Nucliden worden gekenmerkt door hun atoomnummer (aantal protonen) en atoommassanummer (totaal aantal protonen en neutronen). Het aantal protonen bepaalt welk element het is, en het totale aantal protonen en neutronen bepaalt de isotoop.
Radio-isotopen (radioactieve isotopen) zijn atomen met een onstabiele kern en zijn vatbaar voor nucleair verval. Ze bevinden zich in een staat van hoge energie en willen naar een staat van lagere energie springen door die energie vrij te geven, hetzij in de vorm van licht of andere deeltjes. De halfwaardetijd van een radio-isotoop, of de hoeveelheid tijd die nodig is om de helft van de atomen van een radio-isotoop te laten vervallen, is een zeer nuttige maatstaf om te weten.
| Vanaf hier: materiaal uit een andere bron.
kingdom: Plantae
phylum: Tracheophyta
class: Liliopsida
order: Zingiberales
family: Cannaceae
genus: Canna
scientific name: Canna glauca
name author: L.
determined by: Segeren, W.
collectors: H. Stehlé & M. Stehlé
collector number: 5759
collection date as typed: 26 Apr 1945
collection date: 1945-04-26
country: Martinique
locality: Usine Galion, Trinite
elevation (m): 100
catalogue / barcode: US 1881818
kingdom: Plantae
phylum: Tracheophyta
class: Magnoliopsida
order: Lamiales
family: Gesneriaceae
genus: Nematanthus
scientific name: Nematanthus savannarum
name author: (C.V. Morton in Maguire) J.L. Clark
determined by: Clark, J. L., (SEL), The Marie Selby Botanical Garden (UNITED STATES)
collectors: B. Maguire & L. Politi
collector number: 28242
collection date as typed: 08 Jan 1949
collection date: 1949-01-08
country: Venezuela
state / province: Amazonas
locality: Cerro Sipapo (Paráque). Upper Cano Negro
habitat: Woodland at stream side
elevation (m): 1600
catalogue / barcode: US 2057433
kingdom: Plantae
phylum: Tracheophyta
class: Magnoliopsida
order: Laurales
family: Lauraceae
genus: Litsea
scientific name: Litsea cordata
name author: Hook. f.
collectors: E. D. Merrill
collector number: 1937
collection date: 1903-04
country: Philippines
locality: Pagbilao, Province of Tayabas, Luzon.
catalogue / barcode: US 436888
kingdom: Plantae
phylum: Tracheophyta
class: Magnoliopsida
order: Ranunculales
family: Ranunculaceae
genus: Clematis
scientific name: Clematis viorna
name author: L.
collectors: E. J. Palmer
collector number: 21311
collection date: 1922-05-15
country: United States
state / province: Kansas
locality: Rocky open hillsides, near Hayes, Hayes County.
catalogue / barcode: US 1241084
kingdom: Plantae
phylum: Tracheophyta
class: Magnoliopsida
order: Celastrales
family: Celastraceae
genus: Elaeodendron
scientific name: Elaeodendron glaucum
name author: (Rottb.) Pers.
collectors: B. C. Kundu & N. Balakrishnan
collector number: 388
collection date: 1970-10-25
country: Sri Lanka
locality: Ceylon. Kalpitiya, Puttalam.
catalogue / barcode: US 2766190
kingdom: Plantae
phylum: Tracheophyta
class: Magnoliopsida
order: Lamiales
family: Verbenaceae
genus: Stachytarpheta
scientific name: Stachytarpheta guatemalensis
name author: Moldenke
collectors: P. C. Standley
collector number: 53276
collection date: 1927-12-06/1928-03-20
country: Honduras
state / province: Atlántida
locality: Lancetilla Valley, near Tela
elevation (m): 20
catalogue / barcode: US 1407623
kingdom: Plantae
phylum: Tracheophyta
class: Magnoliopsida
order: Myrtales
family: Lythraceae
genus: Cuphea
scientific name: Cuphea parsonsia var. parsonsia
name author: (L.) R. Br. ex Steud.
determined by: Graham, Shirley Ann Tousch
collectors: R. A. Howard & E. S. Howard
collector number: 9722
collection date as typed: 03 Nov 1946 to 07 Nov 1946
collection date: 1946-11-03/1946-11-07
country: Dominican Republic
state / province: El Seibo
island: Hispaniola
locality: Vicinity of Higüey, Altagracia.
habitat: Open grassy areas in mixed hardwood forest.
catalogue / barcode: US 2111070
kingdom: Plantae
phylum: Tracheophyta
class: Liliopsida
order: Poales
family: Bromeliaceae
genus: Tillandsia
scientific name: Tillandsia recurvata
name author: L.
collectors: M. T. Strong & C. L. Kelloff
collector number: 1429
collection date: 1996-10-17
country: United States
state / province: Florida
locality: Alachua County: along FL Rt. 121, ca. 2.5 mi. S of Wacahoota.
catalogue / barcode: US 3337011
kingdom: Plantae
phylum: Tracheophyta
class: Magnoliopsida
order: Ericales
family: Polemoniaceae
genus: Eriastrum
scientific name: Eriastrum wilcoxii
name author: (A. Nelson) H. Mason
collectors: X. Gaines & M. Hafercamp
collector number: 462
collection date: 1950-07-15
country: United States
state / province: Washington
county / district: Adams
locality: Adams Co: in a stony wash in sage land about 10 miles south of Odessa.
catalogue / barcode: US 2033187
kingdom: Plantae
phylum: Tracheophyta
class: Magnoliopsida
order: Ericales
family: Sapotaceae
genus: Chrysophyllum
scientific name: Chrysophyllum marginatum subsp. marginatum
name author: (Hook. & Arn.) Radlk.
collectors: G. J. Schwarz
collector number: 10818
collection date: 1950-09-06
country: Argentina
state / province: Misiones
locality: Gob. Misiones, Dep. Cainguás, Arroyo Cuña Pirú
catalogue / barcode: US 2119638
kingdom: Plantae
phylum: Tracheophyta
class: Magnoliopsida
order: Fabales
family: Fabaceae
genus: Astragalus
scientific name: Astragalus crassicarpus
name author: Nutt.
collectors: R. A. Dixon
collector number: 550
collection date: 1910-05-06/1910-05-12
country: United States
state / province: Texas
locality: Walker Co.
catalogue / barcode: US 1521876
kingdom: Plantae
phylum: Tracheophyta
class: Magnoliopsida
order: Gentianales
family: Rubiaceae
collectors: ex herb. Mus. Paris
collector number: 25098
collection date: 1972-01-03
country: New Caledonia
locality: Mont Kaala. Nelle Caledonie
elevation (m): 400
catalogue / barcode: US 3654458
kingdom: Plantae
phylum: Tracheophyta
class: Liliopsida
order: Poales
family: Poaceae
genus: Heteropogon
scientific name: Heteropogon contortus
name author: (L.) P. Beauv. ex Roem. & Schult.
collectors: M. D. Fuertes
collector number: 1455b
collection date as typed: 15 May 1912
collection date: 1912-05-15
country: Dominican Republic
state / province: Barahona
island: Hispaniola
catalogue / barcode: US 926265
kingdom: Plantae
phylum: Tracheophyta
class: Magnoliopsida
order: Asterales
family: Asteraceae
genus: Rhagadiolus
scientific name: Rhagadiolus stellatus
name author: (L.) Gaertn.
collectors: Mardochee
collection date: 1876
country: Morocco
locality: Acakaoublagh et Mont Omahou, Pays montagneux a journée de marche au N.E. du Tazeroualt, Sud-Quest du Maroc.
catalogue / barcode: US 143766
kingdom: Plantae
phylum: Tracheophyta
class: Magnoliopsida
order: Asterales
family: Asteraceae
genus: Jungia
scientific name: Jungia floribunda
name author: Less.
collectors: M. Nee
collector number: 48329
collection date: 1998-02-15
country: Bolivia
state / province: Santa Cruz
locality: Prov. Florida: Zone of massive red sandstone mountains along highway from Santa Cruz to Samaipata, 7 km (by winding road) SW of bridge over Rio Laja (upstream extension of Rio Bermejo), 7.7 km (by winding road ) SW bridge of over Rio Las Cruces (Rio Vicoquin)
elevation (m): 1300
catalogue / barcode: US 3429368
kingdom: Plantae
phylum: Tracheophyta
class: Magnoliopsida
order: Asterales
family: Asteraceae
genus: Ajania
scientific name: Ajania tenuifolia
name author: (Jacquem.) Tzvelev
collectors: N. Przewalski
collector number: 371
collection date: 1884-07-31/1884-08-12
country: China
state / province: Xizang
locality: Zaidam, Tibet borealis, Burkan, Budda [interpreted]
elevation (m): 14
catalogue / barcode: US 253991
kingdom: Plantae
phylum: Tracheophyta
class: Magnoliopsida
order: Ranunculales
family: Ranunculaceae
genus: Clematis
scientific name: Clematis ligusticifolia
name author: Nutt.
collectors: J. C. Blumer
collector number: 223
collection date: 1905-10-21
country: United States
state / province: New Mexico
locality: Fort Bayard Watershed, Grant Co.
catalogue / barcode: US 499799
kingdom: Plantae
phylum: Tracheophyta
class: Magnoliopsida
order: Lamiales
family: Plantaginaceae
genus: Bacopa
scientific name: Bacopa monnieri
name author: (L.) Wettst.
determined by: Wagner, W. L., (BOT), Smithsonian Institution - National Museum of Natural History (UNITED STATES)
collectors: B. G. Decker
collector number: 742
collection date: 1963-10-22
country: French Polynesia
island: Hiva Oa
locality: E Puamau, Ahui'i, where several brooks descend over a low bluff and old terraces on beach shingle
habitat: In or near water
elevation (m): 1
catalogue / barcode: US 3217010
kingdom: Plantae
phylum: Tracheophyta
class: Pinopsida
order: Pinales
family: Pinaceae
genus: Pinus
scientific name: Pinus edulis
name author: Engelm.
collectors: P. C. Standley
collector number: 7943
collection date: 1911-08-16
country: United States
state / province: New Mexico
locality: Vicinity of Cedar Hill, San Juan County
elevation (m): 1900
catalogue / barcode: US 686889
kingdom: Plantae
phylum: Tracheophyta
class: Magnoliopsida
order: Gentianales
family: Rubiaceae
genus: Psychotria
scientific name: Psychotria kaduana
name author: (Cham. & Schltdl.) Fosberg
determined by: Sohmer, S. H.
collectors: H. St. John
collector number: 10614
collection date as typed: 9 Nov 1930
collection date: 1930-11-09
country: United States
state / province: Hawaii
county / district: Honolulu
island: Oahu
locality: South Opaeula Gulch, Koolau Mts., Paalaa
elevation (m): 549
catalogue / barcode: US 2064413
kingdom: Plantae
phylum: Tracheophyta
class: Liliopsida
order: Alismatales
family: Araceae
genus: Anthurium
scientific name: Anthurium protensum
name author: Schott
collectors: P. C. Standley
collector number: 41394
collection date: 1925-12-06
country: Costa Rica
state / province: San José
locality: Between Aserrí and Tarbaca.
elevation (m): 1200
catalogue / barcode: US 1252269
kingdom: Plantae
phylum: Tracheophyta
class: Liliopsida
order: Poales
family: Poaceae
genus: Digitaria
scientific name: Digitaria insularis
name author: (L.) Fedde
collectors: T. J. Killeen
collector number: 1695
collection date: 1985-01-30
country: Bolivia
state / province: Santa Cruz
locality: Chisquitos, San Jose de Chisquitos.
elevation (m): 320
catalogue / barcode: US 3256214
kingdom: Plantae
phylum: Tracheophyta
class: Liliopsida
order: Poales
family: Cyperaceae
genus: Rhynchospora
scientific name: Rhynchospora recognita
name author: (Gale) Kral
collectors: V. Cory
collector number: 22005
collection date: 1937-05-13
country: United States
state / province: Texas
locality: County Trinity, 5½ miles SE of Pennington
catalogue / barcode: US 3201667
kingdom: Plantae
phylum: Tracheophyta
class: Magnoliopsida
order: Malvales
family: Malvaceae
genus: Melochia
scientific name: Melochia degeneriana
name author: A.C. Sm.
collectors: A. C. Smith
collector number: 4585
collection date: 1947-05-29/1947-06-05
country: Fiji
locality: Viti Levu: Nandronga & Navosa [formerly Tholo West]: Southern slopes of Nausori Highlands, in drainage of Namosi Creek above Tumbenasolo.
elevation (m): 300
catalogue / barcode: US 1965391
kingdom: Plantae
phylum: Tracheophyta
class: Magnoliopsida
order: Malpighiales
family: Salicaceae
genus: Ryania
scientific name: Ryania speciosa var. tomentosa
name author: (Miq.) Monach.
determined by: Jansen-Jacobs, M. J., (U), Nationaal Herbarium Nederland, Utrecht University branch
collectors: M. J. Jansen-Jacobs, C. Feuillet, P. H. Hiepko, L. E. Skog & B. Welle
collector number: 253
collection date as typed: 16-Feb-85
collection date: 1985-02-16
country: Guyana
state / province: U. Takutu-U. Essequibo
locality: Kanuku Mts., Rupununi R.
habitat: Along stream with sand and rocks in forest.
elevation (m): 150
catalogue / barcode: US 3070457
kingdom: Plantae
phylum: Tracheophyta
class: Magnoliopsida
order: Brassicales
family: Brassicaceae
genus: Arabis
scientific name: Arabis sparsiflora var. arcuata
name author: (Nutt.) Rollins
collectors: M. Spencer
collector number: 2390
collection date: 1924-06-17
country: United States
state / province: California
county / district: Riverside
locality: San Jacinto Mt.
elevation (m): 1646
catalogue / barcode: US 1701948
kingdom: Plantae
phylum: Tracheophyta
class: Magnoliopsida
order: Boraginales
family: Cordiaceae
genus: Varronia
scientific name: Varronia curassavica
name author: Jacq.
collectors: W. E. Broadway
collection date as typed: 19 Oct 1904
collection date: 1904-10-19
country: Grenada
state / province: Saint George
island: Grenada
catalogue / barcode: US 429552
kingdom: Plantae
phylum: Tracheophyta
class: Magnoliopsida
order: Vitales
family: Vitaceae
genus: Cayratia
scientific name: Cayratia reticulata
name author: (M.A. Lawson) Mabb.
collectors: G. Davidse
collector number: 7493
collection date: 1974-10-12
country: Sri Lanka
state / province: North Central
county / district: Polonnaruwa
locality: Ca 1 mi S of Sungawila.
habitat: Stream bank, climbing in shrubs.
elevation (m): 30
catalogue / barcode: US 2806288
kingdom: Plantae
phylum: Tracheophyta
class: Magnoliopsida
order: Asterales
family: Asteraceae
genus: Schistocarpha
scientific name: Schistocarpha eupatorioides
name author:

Radioactieve elementen bevinden zich meestal op de laatste rij van het periodiek systeem en de laatste rij van de zeldzame aardelementen.
Radioactief verval
Radioactieve isotopen hebben onstabiele kernen, waar de bindingsenergie die de protonen en neutronen stevig aan elkaar houdt niet sterk genoeg is om permanent te blijven. Stel je een bal voor die op de top van een heuvel zit; een lichte aanraking zal het naar beneden doen rollen, alsof het naar een staat van lagere energie gaat. Instabiele kernen kunnen stabieler worden door een deel van hun energie vrij te geven, hetzij in de vorm van licht of andere deeltjes zoals protonen, neutronen en elektronen. Deze energie die vrijkomt wordt radioactief verval genoemd.
Het vervalproces kan vele vormen aannemen, maar de basistypen van radioactief verval zijn:alfaverval (emissie van een alfadeeltje/heliumkern),bètaverval (emissie van een bètadeeltje of elektronenvangst) engammaverval (emissie van gammastraling of gammastraling). Alfa- en bètaverval transmuteren de radio-isotoop in een andere nuclide, vaak een dochternuclide genoemd. Alle drie de vervalprocessen creëren ioniserende straling, een soort hoogenergetische straling die schadelijk kan zijn voor levend weefsel.
Bij alfa-verval, ook wel alfa-emissie genoemd, zendt de radio-isotoop twee protonen en twee neutronen uit als een helium-4-kern (ook bekend als een alfadeeltje). Dit zorgt ervoor dat het massagetal van de radio-isotoop met vier daalt en het atoomnummer met twee.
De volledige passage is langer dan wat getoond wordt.